The 2026 World Cup is already discovering that a 48-team tournament can be expanded on paper faster than it can be opened at the border. Visa and entry problems have become an early pressure point for FIFA, with referees, officials, staff and supporters all facing questions that have little to do with tactics.
The most visible case is Somali referee Omar Artan, who was selected for the tournament but denied entry to the United States after arriving in Miami. His exclusion has moved the issue from administrative nuisance to tournament storyline, which is not usually where FIFA wants immigration policy to sit.

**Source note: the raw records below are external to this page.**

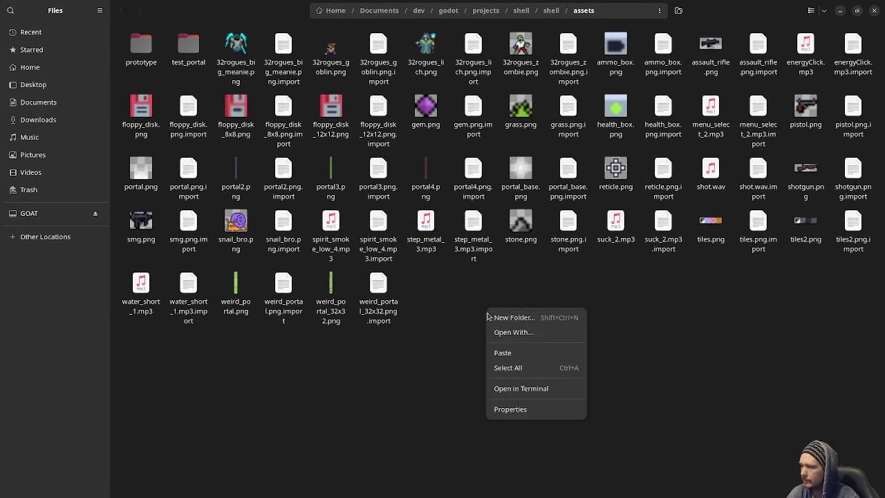
{"action": "left_click", "coordinate": [502, 352]}
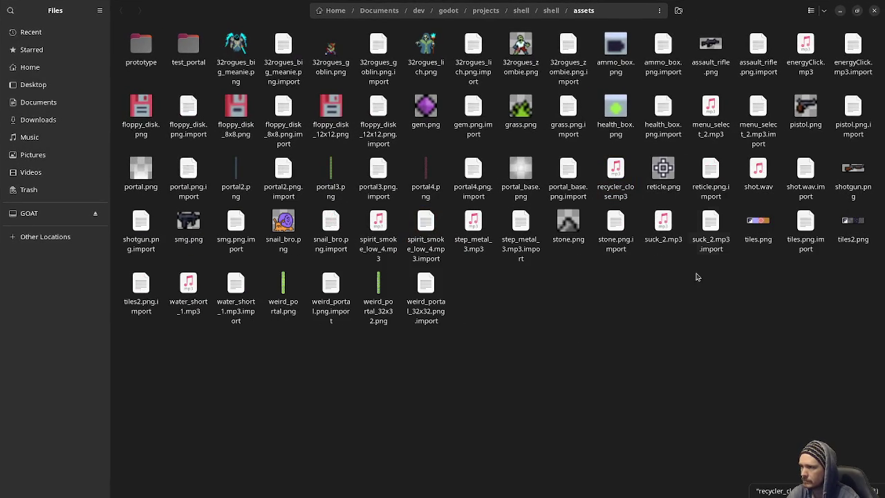
{"action": "left_click", "coordinate": [840, 11]}
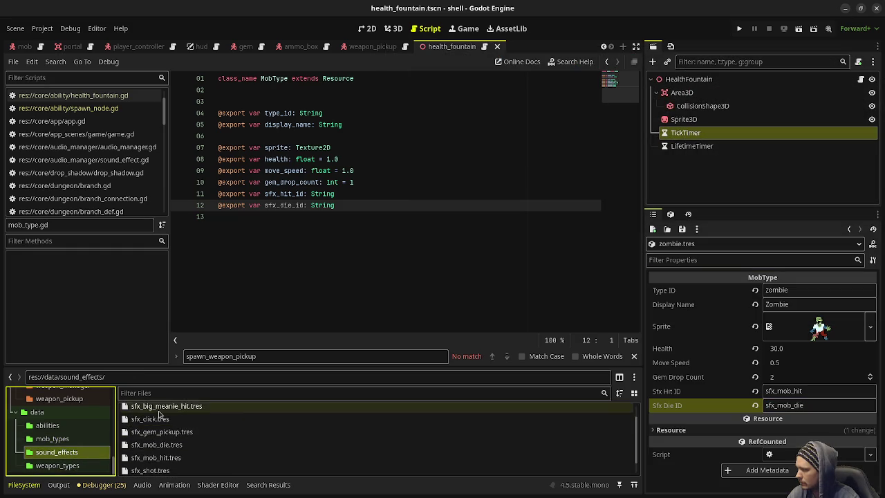
{"action": "left_click", "coordinate": [152, 412]}
Create a new SoundEffect resource in sound_effects saved as sfx_big_meanie_die.tres
{"action": "right_click", "coordinate": [85, 452]}
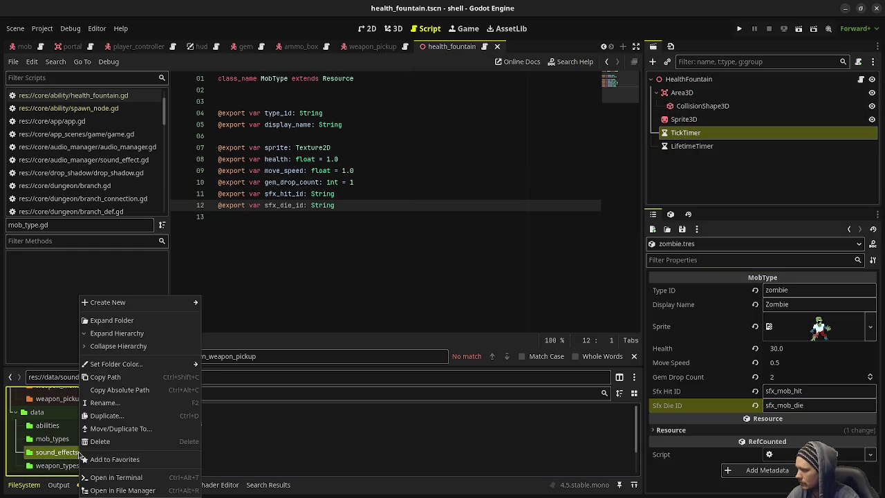
{"action": "mouse_move", "coordinate": [126, 303]}
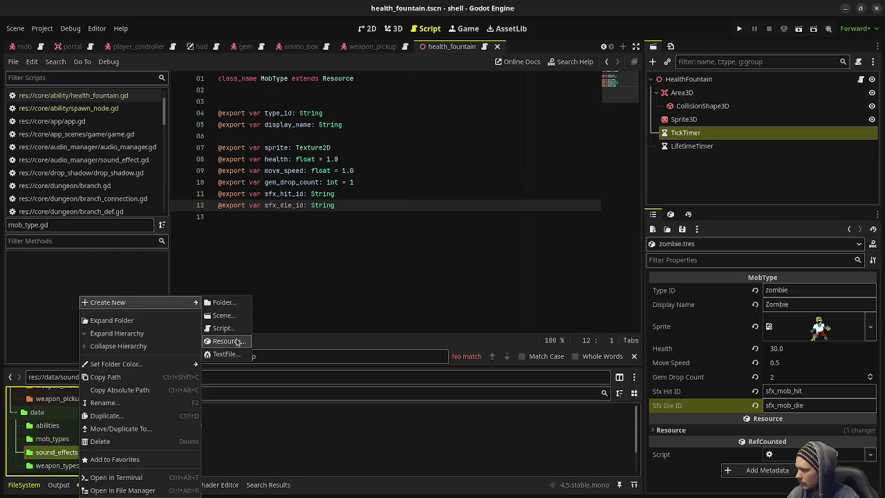
{"action": "left_click", "coordinate": [236, 341]}
{"action": "type", "text": "soundeff"}
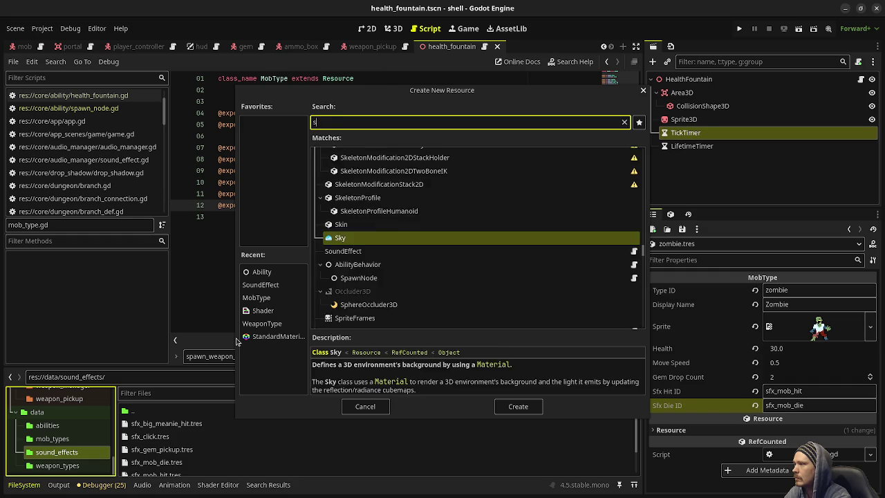
{"action": "key", "text": "Return"}
{"action": "type", "text": "sfx_big_meanie_die.tres"}
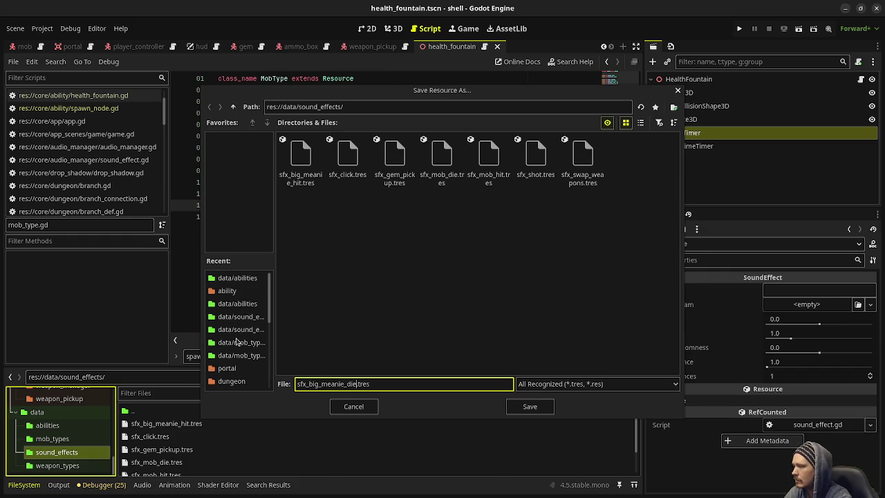
{"action": "key", "text": "Return"}
Check sfx_big_meanie_hit.tres and sfx_mob_die.tres settings, then reselect sfx_big_meanie_die.tres
{"action": "left_click", "coordinate": [187, 424]}
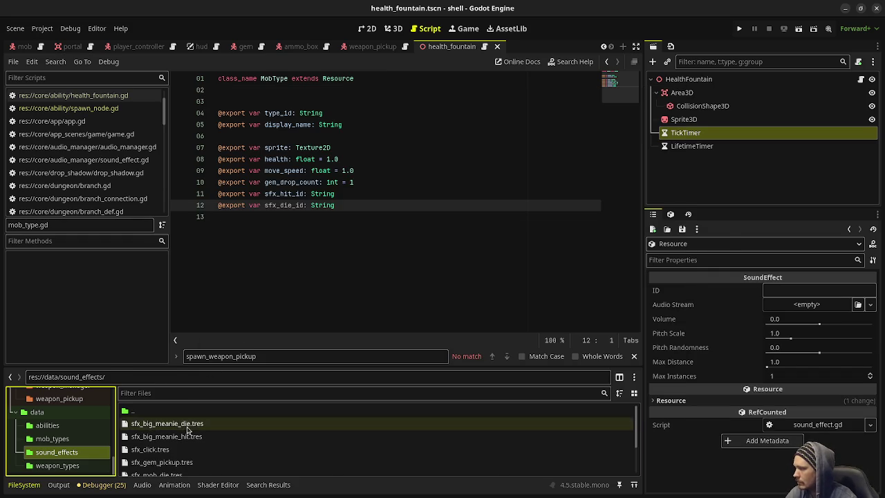
{"action": "left_click", "coordinate": [181, 437]}
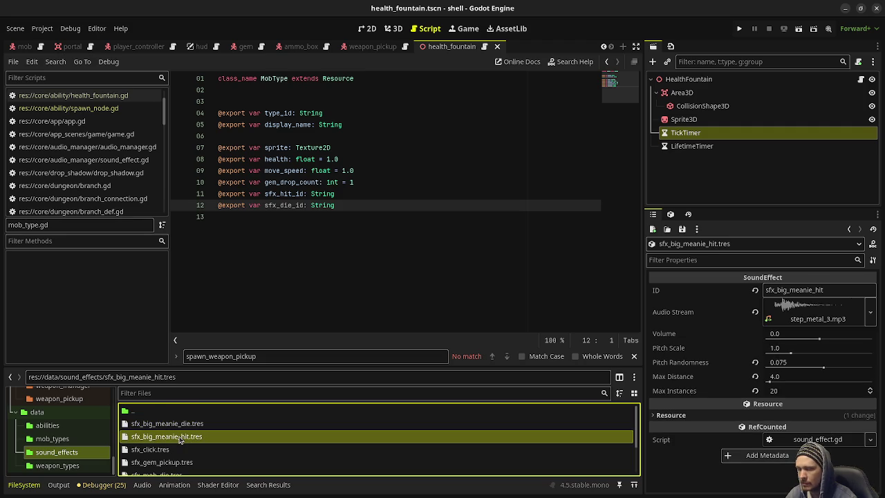
{"action": "scroll", "coordinate": [180, 438], "scroll_direction": "down", "scroll_amount": 2}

Access Is Becoming Part Of The Event
The Guardian reported that Iranian officials and staff have also faced visa refusals, while Iraq forward Aymen Hussein and team photographer Talal Salah were among those affected by stricter checks. South Africa's squad reportedly dealt with paperwork delays linked to Mexican visa requirements, and some supporters have seen approved travel authorizations revoked.
That is the uncomfortable shape of the problem: the World Cup sells itself as a global gathering, but the gate is still controlled country by country, stamp by stamp, interview by interview. Football likes to imagine itself above politics. Airports have a way of being less romantic about that.
FIFA's Promise Meets Host-Country Rules
The tournament will be staged across the United States, Canada and Mexico, making travel rules more than a background detail. Teams and fans may cross borders during the same event, and every extra layer of paperwork adds another place where the grand idea of a shared football festival can slow down.
FIFA can appoint referees, award hosting rights and draw up a match calendar. It cannot wave through every visa applicant. That gap matters because the 2026 edition is supposed to be the biggest and most inclusive World Cup yet; if access becomes uneven, the slogan starts doing more work than the system behind it.
The Real Opening Whistle
The first match will still bring the usual noise: anthems, flags, television graphics and the temporary feeling that the world is neatly arranged around a ball. But before that, the tournament has to answer a less glamorous question: who actually gets into the room? For FIFA, that may be the first real test of 2026. Not the draw, not the bracket, not even the favorites. The paperwork.